Командир звена качнул свой «Лавочкин» влево, и Степан, выдержав паузу в секунду, повторил его движение, а затем обернулся. Новый ведомый, с которым они провели час, вновь и вновь отрабатывая взаимодействие в паре «пеший-по-летному», держался в правом пеленге, на верной дистанции. Не сказать, что «как клей», но хорошо держался, ровно. Егор Ефимов… угораздило же иметь такие имя и фамилию при такой внешности. Ох, будут его звать «Длинношеее». Если доживет до прозвища, конечно.
Фоторазведчик заложил над Обоянью широкий вираж, все время набирая высоту. С «Петляковым» было легче, чем с «Ильюшиным» – облегченная машина хорошо шла вверх, и выписываемые четверкой прикрытия шаги «ножниц» получались длиннее. Проще было контролировать обстановку, меньше была нагрузка на пилотирование.
– «Уголек-3», чуть правее прими! Три минуты до боевого!
В небе повис серый шарик разрыва. Ого! Это было для Степана неожиданным. Немцы то ли подтянули тяжелые зенитные пушки вплотную к линии боевого соприкосновения, то ли продвинулись глубже, чем думал Приходько. А что будет дальше, он знал. Пристрелка производится одним орудием, по данным дальномеров или даже радиодальномеров, а потом вступает вся батарея. Или две. Немцы любят массировать средства ПВО, хотя обычно делают это в глубине обороны, надежно прикрывая отдельные узловые объекты.
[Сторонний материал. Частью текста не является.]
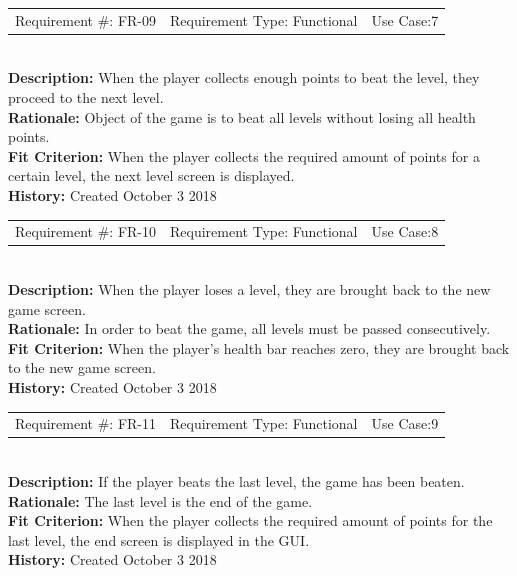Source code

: \documentclass[12pt, titlepage]{article}
\begin{document}
\begin{reqbox}
	\begin{tabular}{c|c|c}
		Requirement \#: FR-09 & Requirement Type: Functional & Use Case:7 \\
	\end{tabular} \\
	\textbf{Description:} When the player collects enough points to beat the level, they proceed to the next level. \\
	\textbf{Rationale:} Object of the game is to beat all levels without losing all health points. \\
	\textbf{Fit Criterion:} When the player collects the required amount of points for a certain level, the next level screen is displayed. \\
	\textbf{History:} Created October 3 2018
\end{reqbox}

\begin{reqbox}
	\begin{tabular}{c|c|c}
		Requirement \#: FR-10 & Requirement Type: Functional & Use Case:8 \\
	\end{tabular} \\
	\textbf{Description:} When the player loses a level, they are brought back to the new game screen. \\
	\textbf{Rationale:} In order to beat the game, all levels must be passed consecutively. \\
	\textbf{Fit Criterion:} When the player's health bar reaches zero, they are brought back to the new game screen. \\
	\textbf{History:} Created October 3 2018
\end{reqbox}

\begin{reqbox}
	\begin{tabular}{c|c|c}
		Requirement \#: FR-11 & Requirement Type: Functional & Use Case:9 \\
	\end{tabular} \\
	\textbf{Description:} If the player beats the last level, the game has been beaten. \\
	\textbf{Rationale:} The last level is the end of the game. \\
	\textbf{Fit Criterion:} When the player collects the required amount of points for the last level, the end screen is displayed in the GUI. \\
	\textbf{History:} Created October 3 2018
\end{reqbox}
\end{document}
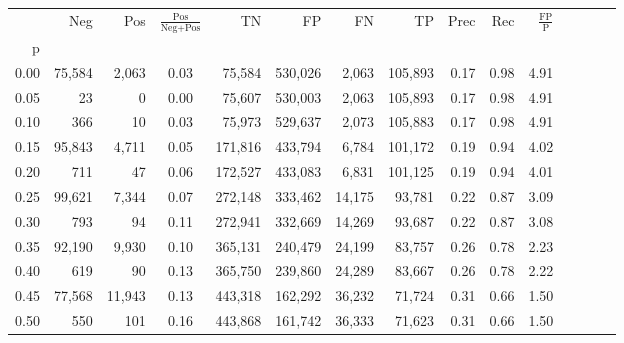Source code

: \begin{tabular}{rrrcrrrrrrrrrrr}
\toprule
{} &     Neg &     Pos & $\frac{\text{Pos}}{\text{Neg}+\text{Pos}}$ &       TN &       FP &       FN &       TP &  Prec &   Rec & $\frac{\text{FP}}{\text{P}}$ \\
p    &         &         &                                            &          &          &          &          &       &       &                              \\
\midrule
0.00 &  75,584 &   2,063 &                                       0.03 &   75,584 &  530,026 &    2,063 &  105,893 &  0.17 &  0.98 &                         4.91 \\
0.05 &      23 &       0 &                                       0.00 &   75,607 &  530,003 &    2,063 &  105,893 &  0.17 &  0.98 &                         4.91 \\
0.10 &     366 &      10 &                                       0.03 &   75,973 &  529,637 &    2,073 &  105,883 &  0.17 &  0.98 &                         4.91 \\
0.15 &  95,843 &   4,711 &                                       0.05 &  171,816 &  433,794 &    6,784 &  101,172 &  0.19 &  0.94 &                         4.02 \\
0.20 &     711 &      47 &                                       0.06 &  172,527 &  433,083 &    6,831 &  101,125 &  0.19 &  0.94 &                         4.01 \\
0.25 &  99,621 &   7,344 &                                       0.07 &  272,148 &  333,462 &   14,175 &   93,781 &  0.22 &  0.87 &                         3.09 \\
0.30 &     793 &      94 &                                       0.11 &  272,941 &  332,669 &   14,269 &   93,687 &  0.22 &  0.87 &                         3.08 \\
0.35 &  92,190 &   9,930 &                                       0.10 &  365,131 &  240,479 &   24,199 &   83,757 &  0.26 &  0.78 &                         2.23 \\
0.40 &     619 &      90 &                                       0.13 &  365,750 &  239,860 &   24,289 &   83,667 &  0.26 &  0.78 &                         2.22 \\
0.45 &  77,568 &  11,943 &                                       0.13 &  443,318 &  162,292 &   36,232 &   71,724 &  0.31 &  0.66 &                         1.50 \\
0.50 &     550 &     101 &                                       0.16 &  443,868 &  161,742 &   36,333 &   71,623 &  0.31 &  0.66 &                         1.50 \\

\end{tabular}
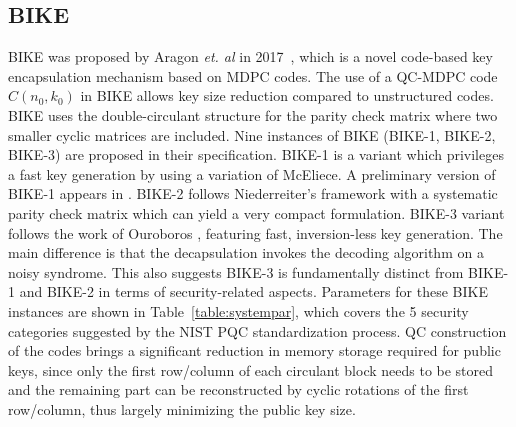 \documentclass[runningheads]{llncs}
\begin{document}
\subsection{BIKE}
%
BIKE was proposed by Aragon \textit{et. al} in 2017~\cite{aragon2017bike},
which is a novel code-based key encapsulation mechanism based on MDPC codes.
The use of a QC-MDPC code $C(n_0,k_0)$ in BIKE allows key size reduction
compared to unstructured codes.
BIKE uses the double-circulant structure for the parity check matrix
where two smaller cyclic matrices are included.
Nine instances of BIKE (BIKE-1, BIKE-2, BIKE-3) are proposed
in their specification. BIKE-1 is a variant which privileges a fast key generation by using a variation of McEliece. A preliminary version of BIKE-1 appears in \cite{barreto2017cake}.
BIKE-2 follows Niederreiter's framework with a systematic parity check matrix which can yield a very compact formulation. BIKE-3 variant follows the work of Ouroboros \cite{deneuville2017ouroboros}, featuring fast, inversion-less key generation. The main difference is that the decapsulation invokes the decoding algorithm on a noisy syndrome. This also suggests BIKE-3 is fundamentally distinct from BIKE-1 and BIKE-2 in terms of security-related aspects. 
Parameters for these BIKE instances are shown in Table~\ref{table:systempar},
which covers the 5 security categories suggested by the NIST PQC standardization process.
QC construction of the codes brings a significant reduction
in memory storage required for public keys,
since only the first row/column of each circulant block
needs to be stored and the remaining part can be
reconstructed by cyclic rotations of the first row/column,
thus largely minimizing the public key size. %
\end{document}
Четверка тут же взяла выше, но «Пе-2» был уже на боевом курсе, в его брюхе перематывались бобины с фотопленками, и на ждущие его 88 миллиметров он плевал. Креня машину, Степан время от времени поглядывал на него. Нащупав верную высоту, немцы, как они умеют, начали бить кучно и часто, но пока мазали. Насколько он мог видеть, только четвертый их залп лег точно вокруг разведчика, но тот проскочил. И через пятый проскочил, и через шестой. Степан буквально заставлял себя смотреть по сторонам – не кинулись бы немцы со стороны встающего солнца. Только изредка он бросал взгляд на «Пешку» – горит парень или еще нет? Тому везло, хотя шел он прямо сквозь разрывы. Оставалось только головой покачать: каждый из рвущихся вокруг находящегося на боевом курсе фоторазведчика 88-миллиметровых зенитных снарядов мог стать для того последним. Это была чистая математика: «
Очередной залп лег прямо перед носом «Петлякова», того подбросило, и Степан моргнул. Но вновь обошлось, а уже через несколько секунд фоторазведчик заложил боевой разворот, пропустив следующие залпы мимо, далеко «в молоко». То ли решил дальше не испытывать судьбу, то ли закончил съемку. Наверняка немцы держали здесь целую батарею не просто так. И не просто так командование послало сюда разведчика с приличным прикрытием.
Дальше было уже легче. Пилот «Петлякова», опытность которого была видна, что называется, невооруженным глазом, снимал что-то еще, и каждый раз заходил из-под солнца, так что один раз их натурально прошляпили. Дважды они попадали под довольно плотный огонь зенитных автоматов, но высота съемки была значительной, и это не шло ни в какое сравнение с тем, что было на первом объекте. Истребителей немцы так на них и не навели, и на пути домой Степан с удовольствием подумал о том, что это фрицам наверняка недешево обойдется. Ему хотелось верить, что отснятые пленки содержат что-то очень важное, что заставит командование двигать резервы, менять планы. Молоть гадов, жечь их технику, валить их живую силу, километр за километром пятясь на восток, сжимая пружину все сильнее и сильнее. Чтобы, распрямившись, суметь долбануть фашистов так, что они навсегда запомнят, всем народом: «Не надо трогать Советский Союз. Здесь вас всех и похоронят».